Smoking increases the risk of atherosclerosis-related events, such as myocardial infarction and ischemic stroke. Recent studies have examined the expression levels of altered microRNAs (miRNAs) in various diseases. The profiles of tissue miRNAs can be potentially used in diagnosis or prognosis. However, there are limited studies on miRNAs following exposure to cigarette smoke (CS). The present study was designed to dissect the effects and cellular/molecular mechanisms of CS-induced atherosclerogenesis. Apolipoprotein E knockout (ApoE KO) mice were exposed to CS for five days a week for two months at low (two puffs/min for 40 min/day) or high dose (two puffs/min for 120 min/day). We measured the area of atherosclerotic plaques in the aorta, representing the expression of miRNAs after the exposure period.
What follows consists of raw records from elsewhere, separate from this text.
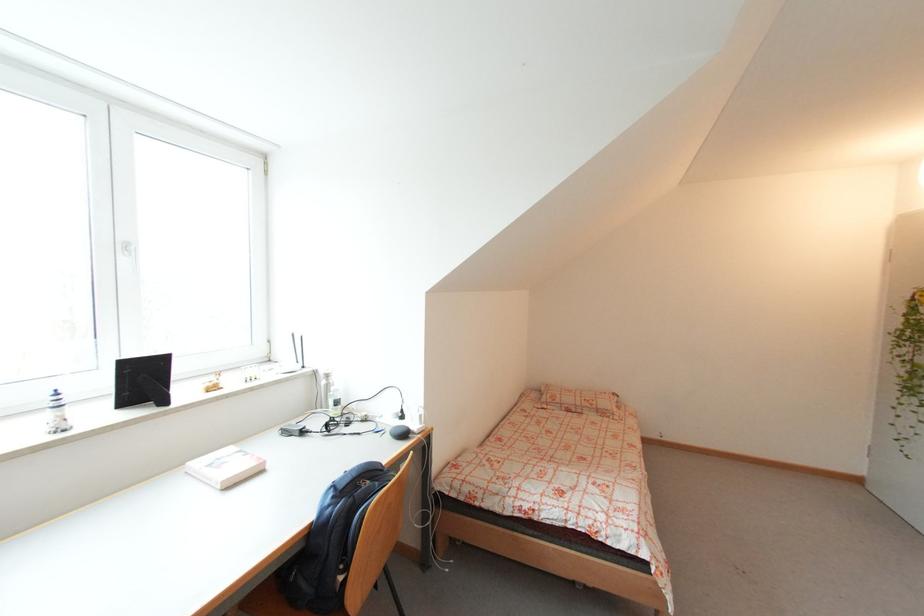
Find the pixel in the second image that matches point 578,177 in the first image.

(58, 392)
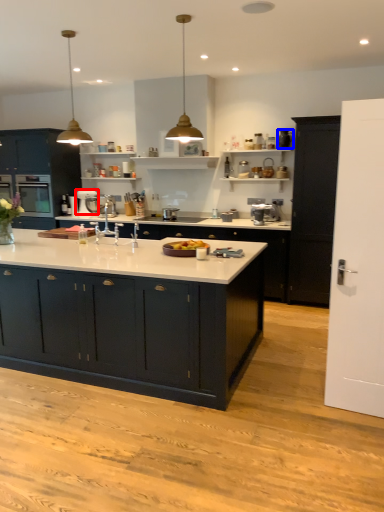
Question: Among these objects, which one is nearest to the camera, appliance (highlighted by a red box) or appliance (highlighted by a blue box)?

Choices:
 (A) appliance
 (B) appliance

Answer: (B)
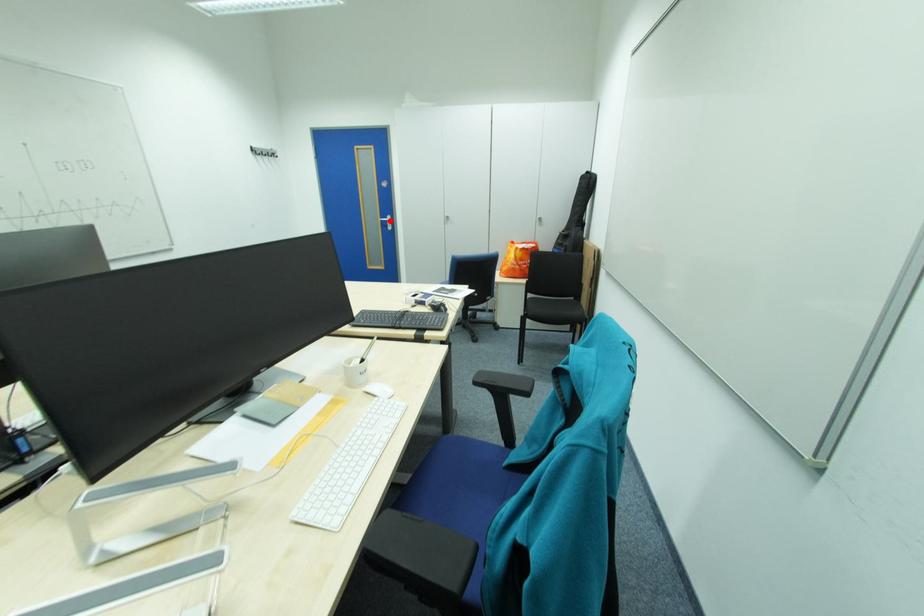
Two-month exposure to the high dose of CS significantly increased the plaque area in aortic arch, and significantly upregulated the expression of atherosclerotic markers (VCAM-1
, and gp91phox
). Exposure to the high dose of CS also significantly upregulated the miRNA-155 level in the aortic tissues of ApoE KO mice. Moreover, the expression level of miR-126 tended to be downregulated and that of miR-21 tended to be upregulated in ApoE KO mice exposed to the high dose of CS, albeit statistically insignificant. The results suggest that CS induces atherosclerosis through increased vascular inflammation and NADPH oxidase expression and also emphasize the importance of miRNAs in the pathogenesis of CS-induced atherosclerosis. Our findings provide evidence for miRNAs as potential mediators of inflammation and atherosclerosis induced by CS.